Slow JOIN on tables with millions of rows

azure-sql-databaseperformancequery-performance

In my application I have to join tables with millions of rows. I have a query like this:

SELECT DISTINCT "f"."id" AS "FileId"  
, "f"."name" AS "FileName"  
, "f"."year" AS "FileYear"  
, "vt"."value" AS "value"  
FROM files "f"  
JOIN "clients" "cl" ON("f"."cid" = "cl"."id" AND "cl"."id" = 10)  
LEFT JOIN "value_text" "vt" ON ("f"."id" = "vt"."id_file" AND "vt"."id_field" = 65739)  
GROUP BY "f"."id", "f"."name", "f"."year", "vt"."value"

The table "files" has 10 million rows, and the table "value_text" has 40 million rows.

This query is too slow, it takes between 40s (15000 results) – 3 minutes (65000 results) to be executed.

I had thought about divide the two queries, but I can't because sometimes I need to order by the joined column (value)…

What can I do? I use SQL Server with Azure.

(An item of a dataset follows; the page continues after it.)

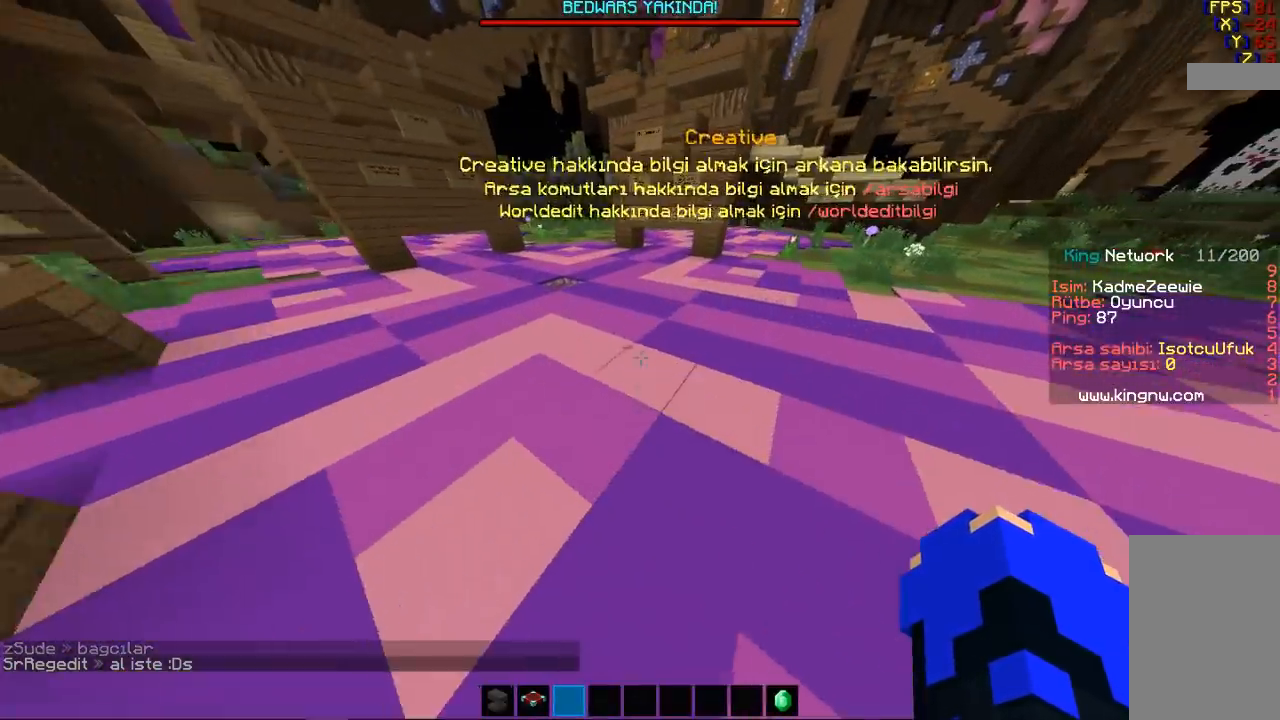
{"keys": ["a"], "mouse": [], "events": [[233, "d", "up"], [467, "a", "down"]]}
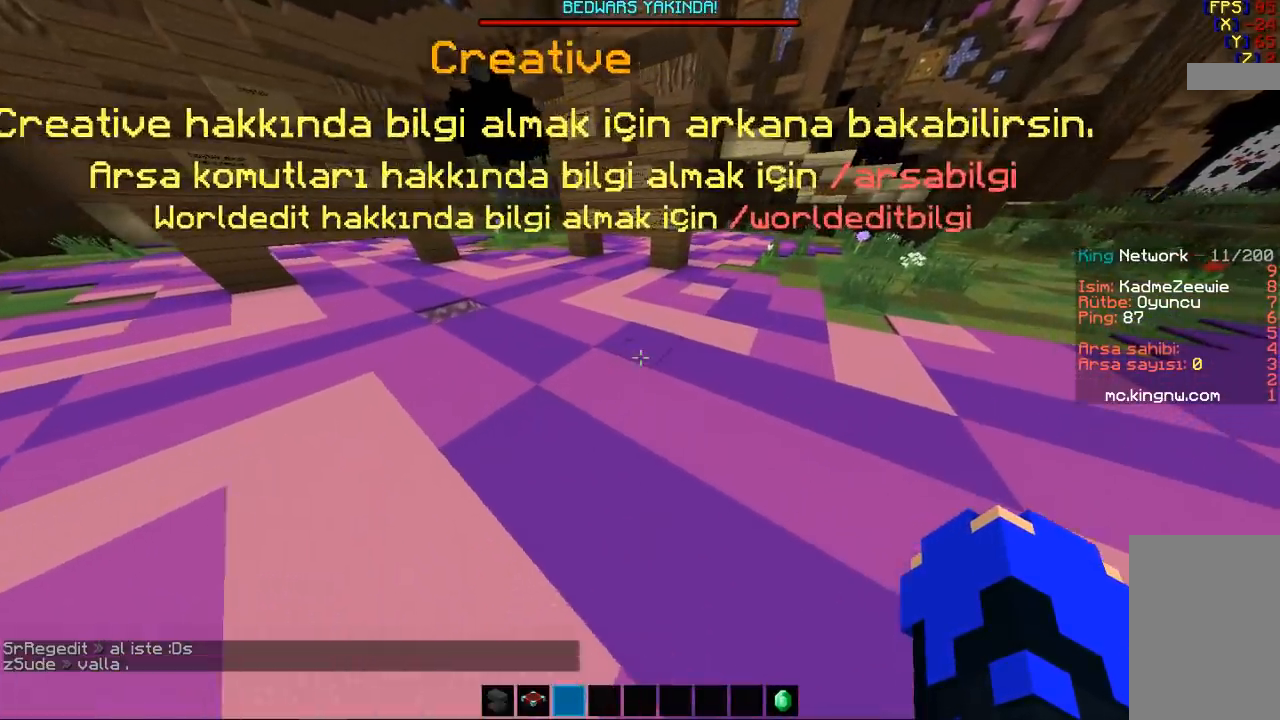
{"keys": [], "mouse": [], "events": [[67, "a", "up"]]}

Specifically, Azure SQL Database with pricing/model tier "PRS1 PremiumRS (125 DTUs)".

I'm receiving a lot of data but I think the internet connection is not a bottleneck, because in other queries I receive a lot of data too and they're faster.

I've tried using the client table as a subquery and removing DISTINCT with the same results.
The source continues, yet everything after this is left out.